:: 節錄文字 ::
※

除了開個玩笑逗個樂子,菲爾就隻喜歡跳傘了。身為組長,菲爾最喜歡讓我們進行空中行動的演習,特別是高跳高開。這種技能是潛入目標區域最好也是最隱秘的方式。高跳高開其實就是從機艙跳出,幾秒後打開降落傘,然後利用傘的幫助到達指定著陸點。

我在五隊的時候就拿到了自由式跳傘的資格證,但是到了海豹六隊,我才算是真正掌握了跳傘技術。

說實話,第一次從機艙跳出去的時候,我也很害怕。

※

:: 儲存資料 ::
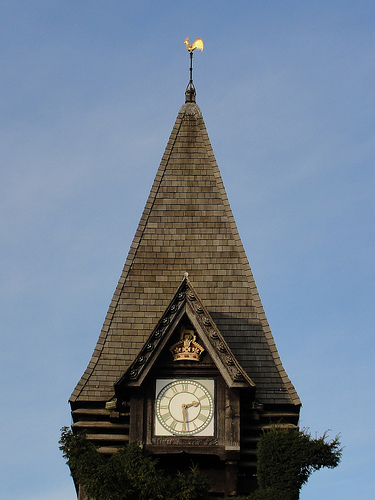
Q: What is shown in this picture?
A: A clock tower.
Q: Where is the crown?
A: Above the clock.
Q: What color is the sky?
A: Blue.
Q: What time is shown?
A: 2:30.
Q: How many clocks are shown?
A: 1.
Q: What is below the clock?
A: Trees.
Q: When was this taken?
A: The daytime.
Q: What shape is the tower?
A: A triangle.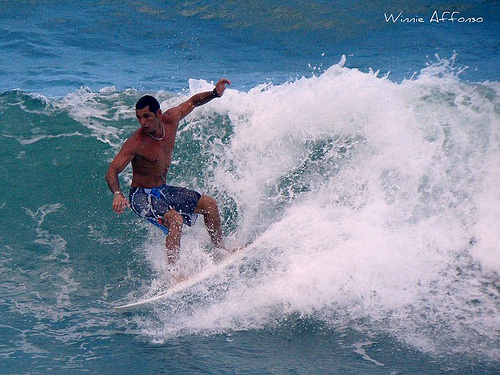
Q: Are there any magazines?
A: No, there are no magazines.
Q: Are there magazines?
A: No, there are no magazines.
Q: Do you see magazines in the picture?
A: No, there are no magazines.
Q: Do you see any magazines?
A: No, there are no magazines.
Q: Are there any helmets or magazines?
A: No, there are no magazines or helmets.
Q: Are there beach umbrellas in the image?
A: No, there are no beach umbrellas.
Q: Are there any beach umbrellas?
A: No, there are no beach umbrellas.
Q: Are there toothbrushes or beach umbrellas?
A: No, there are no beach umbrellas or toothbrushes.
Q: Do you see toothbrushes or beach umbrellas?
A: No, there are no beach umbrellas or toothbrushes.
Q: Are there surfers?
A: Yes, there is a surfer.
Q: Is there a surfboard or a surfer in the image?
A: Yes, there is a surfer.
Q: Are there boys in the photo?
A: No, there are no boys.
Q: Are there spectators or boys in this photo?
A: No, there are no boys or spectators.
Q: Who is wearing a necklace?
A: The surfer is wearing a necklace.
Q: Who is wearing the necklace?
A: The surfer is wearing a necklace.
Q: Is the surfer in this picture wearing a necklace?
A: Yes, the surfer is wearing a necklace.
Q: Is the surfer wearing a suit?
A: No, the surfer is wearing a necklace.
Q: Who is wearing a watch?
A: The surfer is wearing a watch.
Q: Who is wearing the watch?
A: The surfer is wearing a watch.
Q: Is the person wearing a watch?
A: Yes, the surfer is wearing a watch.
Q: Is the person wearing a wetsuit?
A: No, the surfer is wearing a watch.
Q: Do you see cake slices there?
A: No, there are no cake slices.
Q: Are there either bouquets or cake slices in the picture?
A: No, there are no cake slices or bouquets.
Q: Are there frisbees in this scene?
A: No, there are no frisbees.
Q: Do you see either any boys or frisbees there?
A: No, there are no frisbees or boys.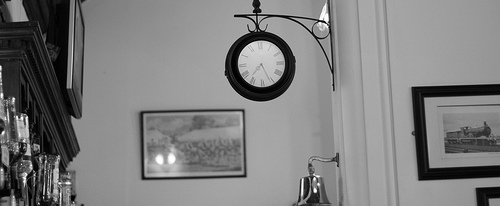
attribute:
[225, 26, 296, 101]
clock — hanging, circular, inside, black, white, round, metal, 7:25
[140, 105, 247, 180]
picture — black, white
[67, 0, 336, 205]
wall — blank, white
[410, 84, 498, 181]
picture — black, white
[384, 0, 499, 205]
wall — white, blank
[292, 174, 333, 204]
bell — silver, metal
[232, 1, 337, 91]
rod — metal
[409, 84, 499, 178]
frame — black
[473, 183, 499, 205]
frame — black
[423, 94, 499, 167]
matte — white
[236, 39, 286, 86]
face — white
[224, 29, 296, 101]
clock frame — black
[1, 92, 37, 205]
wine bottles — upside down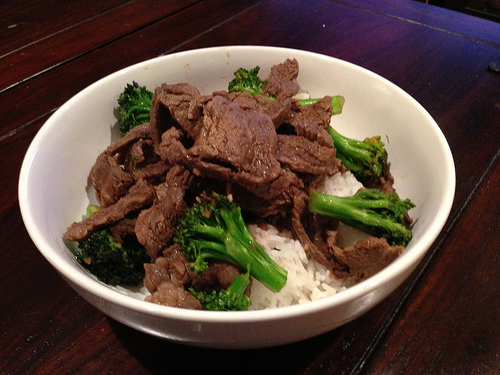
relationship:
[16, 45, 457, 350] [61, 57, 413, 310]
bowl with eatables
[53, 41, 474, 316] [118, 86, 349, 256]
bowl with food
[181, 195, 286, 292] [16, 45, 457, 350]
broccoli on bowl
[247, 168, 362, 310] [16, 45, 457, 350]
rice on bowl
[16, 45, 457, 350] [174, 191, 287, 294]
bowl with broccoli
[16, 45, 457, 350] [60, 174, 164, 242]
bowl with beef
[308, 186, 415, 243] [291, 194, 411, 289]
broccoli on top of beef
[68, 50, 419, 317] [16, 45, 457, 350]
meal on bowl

※

:: 練習說明 ::
請把上方跳傘短文中介於「除了開個玩笑逗個樂子,菲爾就」與「說實話,第一次從機艙跳出去的時候,我也很害怕。」之間的文字(首尾兩處都包括在內)一字不差地重新打一遍。

:: 作答區 ::
除了開個玩笑逗個樂子,菲爾就隻喜歡跳傘了。身為組長,菲爾最喜歡讓我們進行空中行動的演習,特別是高跳高開。這種技能是潛入目標區域最好也是最隱秘的方式。高跳高開其實就是從機艙跳出,幾秒後打開降落傘,然後利用傘的幫助到達指定著陸點。

我在五隊的時候就拿到了自由式跳傘的資格證,但是到了海豹六隊,我才算是真正掌握了跳傘技術。

說實話,第一次從機艙跳出去的時候,我也很害怕。